Select Committee on European Scrutiny Fortieth Report


4. COMPENSATION FUND FOR OIL POLLUTION DAMAGE IN EUROPEAN WATERS


(a)
(21943)
14595/00
COM(00) 802


Commission Communication on a second set of Community measures on maritime safety following the sinking of the oil tanker Erika.

(i) Draft Directive establishing a Community monitoring, control and information system for maritime traffic;

(ii) Draft Regulation on the establishment of a fund for compensation for oil pollution damage in European waters and related measures;

(iii) Draft Regulation establishing a European Maritime Safety Agency.

(b)
(23625)
10477/02
COM(02) 313


Amended draft Regulation on the establishment of a fund for compensation for oil pollution damage in European waters and related measures.


Legal base:Articles 80(2) and 175(1) EC; co-decision; qualified majority voting
Document originated:(b) 12 June 2002
Deposited in Parliament: (b) 8 July 2002
Department:Transport
Basis of consideration: EM of 18 July 2002
Previous Committee Report: (a) HC 28-viii (2000-01), paragraph 8 (14 March 2001), HC 152-i (2001-02), paragraph 19 (18 July 2001), HC 152-ix (2001-02), paragraph 5 (5 December 2001) and HC 152-xix (2001-02), paragraph 7 (13 February 2002)

» Input material
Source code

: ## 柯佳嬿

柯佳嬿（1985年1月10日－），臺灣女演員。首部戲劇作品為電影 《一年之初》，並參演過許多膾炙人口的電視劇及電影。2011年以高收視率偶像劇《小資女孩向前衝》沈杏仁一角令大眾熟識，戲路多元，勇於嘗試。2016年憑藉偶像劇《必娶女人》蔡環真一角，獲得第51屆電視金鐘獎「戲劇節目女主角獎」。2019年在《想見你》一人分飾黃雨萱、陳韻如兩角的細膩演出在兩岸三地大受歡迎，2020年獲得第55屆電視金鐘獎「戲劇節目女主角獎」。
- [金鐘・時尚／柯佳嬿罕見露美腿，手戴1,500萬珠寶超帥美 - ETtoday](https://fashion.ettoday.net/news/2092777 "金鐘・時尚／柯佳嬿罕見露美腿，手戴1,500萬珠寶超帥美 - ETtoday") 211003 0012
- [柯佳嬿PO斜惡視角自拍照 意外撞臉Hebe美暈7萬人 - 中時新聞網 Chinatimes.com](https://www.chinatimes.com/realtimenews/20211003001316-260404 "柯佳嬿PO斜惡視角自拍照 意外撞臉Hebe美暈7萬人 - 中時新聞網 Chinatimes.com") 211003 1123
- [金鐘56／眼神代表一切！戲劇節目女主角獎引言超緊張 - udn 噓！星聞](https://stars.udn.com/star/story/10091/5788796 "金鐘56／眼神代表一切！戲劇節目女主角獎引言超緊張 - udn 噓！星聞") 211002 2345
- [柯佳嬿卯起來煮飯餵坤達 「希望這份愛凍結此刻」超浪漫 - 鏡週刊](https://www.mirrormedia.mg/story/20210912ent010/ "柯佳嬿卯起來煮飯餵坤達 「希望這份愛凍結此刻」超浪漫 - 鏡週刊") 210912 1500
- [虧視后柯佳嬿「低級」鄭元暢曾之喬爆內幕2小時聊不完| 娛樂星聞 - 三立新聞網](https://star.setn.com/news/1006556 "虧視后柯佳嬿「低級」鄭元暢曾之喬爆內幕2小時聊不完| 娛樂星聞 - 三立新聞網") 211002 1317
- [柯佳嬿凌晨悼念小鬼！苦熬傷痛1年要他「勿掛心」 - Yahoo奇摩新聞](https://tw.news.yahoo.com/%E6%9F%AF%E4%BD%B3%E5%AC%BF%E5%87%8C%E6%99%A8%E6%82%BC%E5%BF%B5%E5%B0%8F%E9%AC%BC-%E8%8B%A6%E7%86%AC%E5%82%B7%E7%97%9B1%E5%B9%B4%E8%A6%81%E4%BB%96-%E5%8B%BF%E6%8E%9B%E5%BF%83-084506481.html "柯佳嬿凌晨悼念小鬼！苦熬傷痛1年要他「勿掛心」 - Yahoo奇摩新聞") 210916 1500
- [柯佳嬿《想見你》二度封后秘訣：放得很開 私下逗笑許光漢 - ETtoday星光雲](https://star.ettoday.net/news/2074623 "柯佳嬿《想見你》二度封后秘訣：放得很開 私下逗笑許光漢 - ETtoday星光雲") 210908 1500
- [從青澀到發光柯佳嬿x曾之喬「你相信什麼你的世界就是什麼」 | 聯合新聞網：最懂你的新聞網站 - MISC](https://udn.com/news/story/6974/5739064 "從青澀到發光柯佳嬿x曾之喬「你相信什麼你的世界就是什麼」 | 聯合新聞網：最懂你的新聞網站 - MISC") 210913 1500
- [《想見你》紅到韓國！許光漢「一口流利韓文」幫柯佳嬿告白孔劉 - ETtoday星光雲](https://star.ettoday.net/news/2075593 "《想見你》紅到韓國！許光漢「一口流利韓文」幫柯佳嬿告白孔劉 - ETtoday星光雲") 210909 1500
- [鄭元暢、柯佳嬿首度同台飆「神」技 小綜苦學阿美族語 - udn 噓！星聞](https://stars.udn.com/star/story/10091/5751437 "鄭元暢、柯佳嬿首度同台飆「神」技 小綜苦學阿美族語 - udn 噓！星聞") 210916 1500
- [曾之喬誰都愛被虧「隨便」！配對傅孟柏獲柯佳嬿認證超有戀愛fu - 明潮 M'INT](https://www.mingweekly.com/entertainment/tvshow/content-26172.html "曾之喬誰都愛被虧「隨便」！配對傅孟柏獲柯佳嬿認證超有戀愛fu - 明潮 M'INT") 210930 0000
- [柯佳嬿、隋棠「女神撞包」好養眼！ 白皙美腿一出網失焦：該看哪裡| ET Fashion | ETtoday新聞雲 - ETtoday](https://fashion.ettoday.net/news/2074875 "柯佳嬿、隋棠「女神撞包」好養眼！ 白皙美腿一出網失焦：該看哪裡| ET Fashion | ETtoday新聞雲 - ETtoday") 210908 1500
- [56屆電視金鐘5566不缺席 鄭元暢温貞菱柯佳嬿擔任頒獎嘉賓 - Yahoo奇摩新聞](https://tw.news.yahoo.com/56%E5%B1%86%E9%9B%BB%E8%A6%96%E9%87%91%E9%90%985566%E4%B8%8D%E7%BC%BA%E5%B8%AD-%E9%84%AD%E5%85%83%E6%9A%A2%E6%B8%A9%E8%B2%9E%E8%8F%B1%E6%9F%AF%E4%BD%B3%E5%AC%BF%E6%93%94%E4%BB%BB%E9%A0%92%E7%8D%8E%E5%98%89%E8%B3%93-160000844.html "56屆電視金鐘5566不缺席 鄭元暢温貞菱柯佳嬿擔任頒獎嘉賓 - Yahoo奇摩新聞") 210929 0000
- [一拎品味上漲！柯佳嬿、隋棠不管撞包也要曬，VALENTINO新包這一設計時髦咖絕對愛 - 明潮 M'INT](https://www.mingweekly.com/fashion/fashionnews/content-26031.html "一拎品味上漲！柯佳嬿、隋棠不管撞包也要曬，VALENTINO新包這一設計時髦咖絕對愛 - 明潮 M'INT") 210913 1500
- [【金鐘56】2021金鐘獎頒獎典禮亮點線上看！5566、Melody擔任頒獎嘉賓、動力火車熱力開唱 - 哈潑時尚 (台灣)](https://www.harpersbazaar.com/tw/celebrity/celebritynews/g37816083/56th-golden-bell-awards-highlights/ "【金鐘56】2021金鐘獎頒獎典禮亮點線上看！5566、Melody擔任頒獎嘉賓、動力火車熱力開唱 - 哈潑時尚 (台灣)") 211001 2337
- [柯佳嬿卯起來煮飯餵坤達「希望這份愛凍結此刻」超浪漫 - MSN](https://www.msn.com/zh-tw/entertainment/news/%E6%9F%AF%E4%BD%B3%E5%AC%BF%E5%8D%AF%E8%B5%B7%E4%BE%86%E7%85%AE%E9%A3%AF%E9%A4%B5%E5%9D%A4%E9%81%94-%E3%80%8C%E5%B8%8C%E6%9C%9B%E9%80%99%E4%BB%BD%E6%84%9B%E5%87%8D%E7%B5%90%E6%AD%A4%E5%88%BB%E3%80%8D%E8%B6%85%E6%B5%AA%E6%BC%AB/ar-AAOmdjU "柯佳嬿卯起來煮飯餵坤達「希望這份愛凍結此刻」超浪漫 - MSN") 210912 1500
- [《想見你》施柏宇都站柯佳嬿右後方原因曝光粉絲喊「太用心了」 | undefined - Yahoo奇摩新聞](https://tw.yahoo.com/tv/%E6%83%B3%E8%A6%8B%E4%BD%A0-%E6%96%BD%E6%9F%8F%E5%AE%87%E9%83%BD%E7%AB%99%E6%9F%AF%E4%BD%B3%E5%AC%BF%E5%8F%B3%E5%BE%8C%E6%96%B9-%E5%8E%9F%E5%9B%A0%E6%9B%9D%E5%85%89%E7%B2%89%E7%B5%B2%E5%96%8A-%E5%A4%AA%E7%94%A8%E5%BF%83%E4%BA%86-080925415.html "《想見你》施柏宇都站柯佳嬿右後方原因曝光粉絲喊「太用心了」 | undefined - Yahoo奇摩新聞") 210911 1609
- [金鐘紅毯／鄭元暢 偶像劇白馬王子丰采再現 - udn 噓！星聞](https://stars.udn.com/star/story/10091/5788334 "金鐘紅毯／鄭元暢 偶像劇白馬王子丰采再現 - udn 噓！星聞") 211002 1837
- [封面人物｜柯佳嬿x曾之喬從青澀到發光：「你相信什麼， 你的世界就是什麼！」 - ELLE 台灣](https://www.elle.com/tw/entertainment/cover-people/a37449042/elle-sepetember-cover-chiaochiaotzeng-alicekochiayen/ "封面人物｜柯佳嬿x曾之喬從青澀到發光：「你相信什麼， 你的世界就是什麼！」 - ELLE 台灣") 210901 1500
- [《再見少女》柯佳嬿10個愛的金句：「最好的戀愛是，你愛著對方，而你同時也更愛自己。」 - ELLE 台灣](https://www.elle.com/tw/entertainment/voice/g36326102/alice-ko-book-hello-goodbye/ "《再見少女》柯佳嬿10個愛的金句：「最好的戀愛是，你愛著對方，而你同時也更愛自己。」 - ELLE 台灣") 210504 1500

» Exercise instructions
a) According to the committee report on the oil pollution compensation fund, when was document (b) deposited in Parliament?
b) Recast the rows from the line containing "柯佳嬿（1985年1月10日" through the line containing "- [鄭元暢、柯佳嬿首度同台飆「神」技 小綜苦學阿美族語" as a numbered list, leaving out any blank lines.

» Responses
a) 8 July 2002

b)
1. 柯佳嬿（1985年1月10日－），臺灣女演員。首部戲劇作品為電影 《一年之初》，並參演過許多膾炙人口的電視劇及電影。2011年以高收視率偶像劇《小資女孩向前衝》沈杏仁一角令大眾熟識，戲路多元，勇於嘗試。2016年憑藉偶像劇《必娶女人》蔡環真一角，獲得第51屆電視金鐘獎「戲劇節目女主角獎」。2019年在《想見你》一人分飾黃雨萱、陳韻如兩角的細膩演出在兩岸三地大受歡迎，2020年獲得第55屆電視金鐘獎「戲劇節目女主角獎」。
2. - [金鐘・時尚／柯佳嬿罕見露美腿，手戴1,500萬珠寶超帥美 - ETtoday](https://fashion.ettoday.net/news/2092777 "金鐘・時尚／柯佳嬿罕見露美腿，手戴1,500萬珠寶超帥美 - ETtoday") 211003 0012
3. - [柯佳嬿PO斜惡視角自拍照 意外撞臉Hebe美暈7萬人 - 中時新聞網 Chinatimes.com](https://www.chinatimes.com/realtimenews/20211003001316-260404 "柯佳嬿PO斜惡視角自拍照 意外撞臉Hebe美暈7萬人 - 中時新聞網 Chinatimes.com") 211003 1123
4. - [金鐘56／眼神代表一切！戲劇節目女主角獎引言超緊張 - udn 噓！星聞](https://stars.udn.com/star/story/10091/5788796 "金鐘56／眼神代表一切！戲劇節目女主角獎引言超緊張 - udn 噓！星聞") 211002 2345
5. - [柯佳嬿卯起來煮飯餵坤達 「希望這份愛凍結此刻」超浪漫 - 鏡週刊](https://www.mirrormedia.mg/story/20210912ent010/ "柯佳嬿卯起來煮飯餵坤達 「希望這份愛凍結此刻」超浪漫 - 鏡週刊") 210912 1500
6. - [虧視后柯佳嬿「低級」鄭元暢曾之喬爆內幕2小時聊不完| 娛樂星聞 - 三立新聞網](https://star.setn.com/news/1006556 "虧視后柯佳嬿「低級」鄭元暢曾之喬爆內幕2小時聊不完| 娛樂星聞 - 三立新聞網") 211002 1317
7. - [柯佳嬿凌晨悼念小鬼！苦熬傷痛1年要他「勿掛心」 - Yahoo奇摩新聞](https://tw.news.yahoo.com/%E6%9F%AF%E4%BD%B3%E5%AC%BF%E5%87%8C%E6%99%A8%E6%82%BC%E5%BF%B5%E5%B0%8F%E9%AC%BC-%E8%8B%A6%E7%86%AC%E5%82%B7%E7%97%9B1%E5%B9%B4%E8%A6%81%E4%BB%96-%E5%8B%BF%E6%8E%9B%E5%BF%83-084506481.html "柯佳嬿凌晨悼念小鬼！苦熬傷痛1年要他「勿掛心」 - Yahoo奇摩新聞") 210916 1500
8. - [柯佳嬿《想見你》二度封后秘訣：放得很開 私下逗笑許光漢 - ETtoday星光雲](https://star.ettoday.net/news/2074623 "柯佳嬿《想見你》二度封后秘訣：放得很開 私下逗笑許光漢 - ETtoday星光雲") 210908 1500
9. - [從青澀到發光柯佳嬿x曾之喬「你相信什麼你的世界就是什麼」 | 聯合新聞網：最懂你的新聞網站 - MISC](https://udn.com/news/story/6974/5739064 "從青澀到發光柯佳嬿x曾之喬「你相信什麼你的世界就是什麼」 | 聯合新聞網：最懂你的新聞網站 - MISC") 210913 1500
10. - [《想見你》紅到韓國！許光漢「一口流利韓文」幫柯佳嬿告白孔劉 - ETtoday星光雲](https://star.ettoday.net/news/2075593 "《想見你》紅到韓國！許光漢「一口流利韓文」幫柯佳嬿告白孔劉 - ETtoday星光雲") 210909 1500
11. - [鄭元暢、柯佳嬿首度同台飆「神」技 小綜苦學阿美族語 - udn 噓！星聞](https://stars.udn.com/star/story/10091/5751437 "鄭元暢、柯佳嬿首度同台飆「神」技 小綜苦學阿美族語 - udn 噓！星聞") 210916 1500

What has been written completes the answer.